Key criterion for applicants to consider under the Economic Injury Disaster Loan (“EIDL”) program are listed below.  However, the most significant difference to applicants likely surrounds the debt forgiveness component, as loans under this program, other than potential $10,000 advances, are not eligible for forgiveness.

  • EIDL eligibility has been expanded to include small for-profit and non-profit businesses, as well as cooperatives and ESOPs, with 500 or fewer employees.
    • Certain SBA-designated business industries may also be eligible despite headcount in excess of 500 employees
  • Eligible applicants include businesses directly and indirectly impacted by the pandemic, as well as businesses that provide services and/or products to impacted businesses.
    • The SBA qualifying criteria and information requests, in comparison to the Paycheck Protection Program, can be more stringent, as repayment capabilities are factored into the SBA acceptance process.
  • Expanded program runs retroactively from January 31, 2020 – December 31, 2020.
  • Loan proceeds may be used for:
    • Payroll and certain types of sick/medical leaves;
    • Mortgage or rent payments;
    • Debts that could not be repaid due to decreased or lost revenue; and
    • Other expenses needed to operate the business
  • The maximum loan amount is $2,000,000 and interest rates range from 2.75% for non-profit entities to 3.75% for all other entities.
  • The loan term can be up to 30 years.
  • Whereas the SBA has empowered banking institutions to work directly with applicants as part of the Paycheck Protection Program, EIDL applicants are required to apply on the SBA website.
  • Collateral requirements exist for loans in excess of $25,000, although applicants will not necessarily be rejected strictly for lack of collateral.
  • Applicants must apply via the SBA website.

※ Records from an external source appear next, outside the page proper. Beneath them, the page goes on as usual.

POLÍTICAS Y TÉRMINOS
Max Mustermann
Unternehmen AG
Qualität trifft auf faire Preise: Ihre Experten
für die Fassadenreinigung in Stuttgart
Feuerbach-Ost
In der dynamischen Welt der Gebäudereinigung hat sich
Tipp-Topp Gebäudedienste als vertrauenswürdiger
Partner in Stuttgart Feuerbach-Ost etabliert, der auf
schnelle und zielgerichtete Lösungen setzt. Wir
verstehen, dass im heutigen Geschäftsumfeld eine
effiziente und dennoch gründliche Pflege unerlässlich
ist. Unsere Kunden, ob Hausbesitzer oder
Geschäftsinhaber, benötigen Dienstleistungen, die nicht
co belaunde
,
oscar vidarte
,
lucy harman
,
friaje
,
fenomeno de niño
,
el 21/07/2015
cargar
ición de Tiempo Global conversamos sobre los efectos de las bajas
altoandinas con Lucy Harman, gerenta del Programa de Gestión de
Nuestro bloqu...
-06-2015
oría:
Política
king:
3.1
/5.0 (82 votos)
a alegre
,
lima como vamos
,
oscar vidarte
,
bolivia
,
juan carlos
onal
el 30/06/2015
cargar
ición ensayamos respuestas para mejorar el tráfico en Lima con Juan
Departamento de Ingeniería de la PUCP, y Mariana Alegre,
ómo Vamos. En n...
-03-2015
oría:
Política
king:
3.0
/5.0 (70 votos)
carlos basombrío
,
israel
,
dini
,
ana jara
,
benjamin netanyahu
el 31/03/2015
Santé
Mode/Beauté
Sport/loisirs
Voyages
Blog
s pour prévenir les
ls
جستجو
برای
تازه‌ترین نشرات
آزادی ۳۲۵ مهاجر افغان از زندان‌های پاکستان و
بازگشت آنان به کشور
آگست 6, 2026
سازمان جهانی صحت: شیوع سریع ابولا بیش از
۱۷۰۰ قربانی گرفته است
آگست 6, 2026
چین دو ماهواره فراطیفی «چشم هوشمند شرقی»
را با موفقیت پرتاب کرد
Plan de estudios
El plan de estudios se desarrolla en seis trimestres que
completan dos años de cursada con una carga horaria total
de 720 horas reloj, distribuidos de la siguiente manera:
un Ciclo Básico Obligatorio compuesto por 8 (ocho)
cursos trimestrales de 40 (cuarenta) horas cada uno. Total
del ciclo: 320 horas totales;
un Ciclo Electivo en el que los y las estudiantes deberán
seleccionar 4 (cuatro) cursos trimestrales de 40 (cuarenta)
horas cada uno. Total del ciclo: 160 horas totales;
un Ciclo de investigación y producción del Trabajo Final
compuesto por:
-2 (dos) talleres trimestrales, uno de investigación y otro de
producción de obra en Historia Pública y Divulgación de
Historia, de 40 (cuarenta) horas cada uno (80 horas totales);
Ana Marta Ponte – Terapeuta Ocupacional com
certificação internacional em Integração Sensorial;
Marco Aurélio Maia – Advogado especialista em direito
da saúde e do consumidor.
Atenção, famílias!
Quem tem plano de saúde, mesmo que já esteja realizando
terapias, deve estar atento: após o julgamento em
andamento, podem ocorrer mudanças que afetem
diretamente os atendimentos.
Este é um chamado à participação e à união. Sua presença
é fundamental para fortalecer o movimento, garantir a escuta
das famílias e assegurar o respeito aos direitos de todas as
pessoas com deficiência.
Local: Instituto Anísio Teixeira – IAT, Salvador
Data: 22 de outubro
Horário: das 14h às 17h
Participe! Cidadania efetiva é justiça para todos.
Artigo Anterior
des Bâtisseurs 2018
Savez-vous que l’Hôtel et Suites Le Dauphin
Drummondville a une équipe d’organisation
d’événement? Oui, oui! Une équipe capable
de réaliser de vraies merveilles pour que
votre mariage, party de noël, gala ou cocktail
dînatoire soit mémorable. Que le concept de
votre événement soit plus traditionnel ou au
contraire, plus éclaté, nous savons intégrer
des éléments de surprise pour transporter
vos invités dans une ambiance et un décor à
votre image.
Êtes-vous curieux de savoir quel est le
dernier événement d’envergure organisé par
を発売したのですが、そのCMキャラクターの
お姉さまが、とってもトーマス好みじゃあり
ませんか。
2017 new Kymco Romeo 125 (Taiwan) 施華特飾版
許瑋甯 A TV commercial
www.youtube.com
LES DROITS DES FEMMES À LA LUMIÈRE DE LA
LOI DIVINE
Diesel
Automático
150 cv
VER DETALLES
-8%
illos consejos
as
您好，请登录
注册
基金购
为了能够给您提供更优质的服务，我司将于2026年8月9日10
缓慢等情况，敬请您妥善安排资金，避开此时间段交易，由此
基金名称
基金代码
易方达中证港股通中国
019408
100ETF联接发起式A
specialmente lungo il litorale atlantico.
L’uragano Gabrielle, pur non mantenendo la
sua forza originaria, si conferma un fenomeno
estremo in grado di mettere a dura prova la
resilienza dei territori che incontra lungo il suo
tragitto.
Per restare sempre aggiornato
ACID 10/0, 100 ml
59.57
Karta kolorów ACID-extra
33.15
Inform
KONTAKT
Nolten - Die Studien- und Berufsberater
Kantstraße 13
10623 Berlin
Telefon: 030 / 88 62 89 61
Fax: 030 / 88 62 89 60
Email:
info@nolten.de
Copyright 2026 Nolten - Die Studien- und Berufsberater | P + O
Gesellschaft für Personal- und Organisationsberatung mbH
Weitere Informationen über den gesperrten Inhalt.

The following is a chart comparing the two loan programs that have been introduced (or modified) by the CARES Act:

How Can Sax Help?

While times are now more uncertain than ever, our role and overall goal to be your #1 advisor in this time of need is of the utmost importance to us individually and as a firm.  From facilitating the application process to selecting the right banking institution, as well as assistance surrounding cash flow, documentation and other eligibility requirements, we have the knowledge and resources to guide you through this process.  The Paycheck Protection Program and the EIDL Program have a number of similarities and differences, but the overall goal is to provide you with the funds to continue operating until this crisis subsides.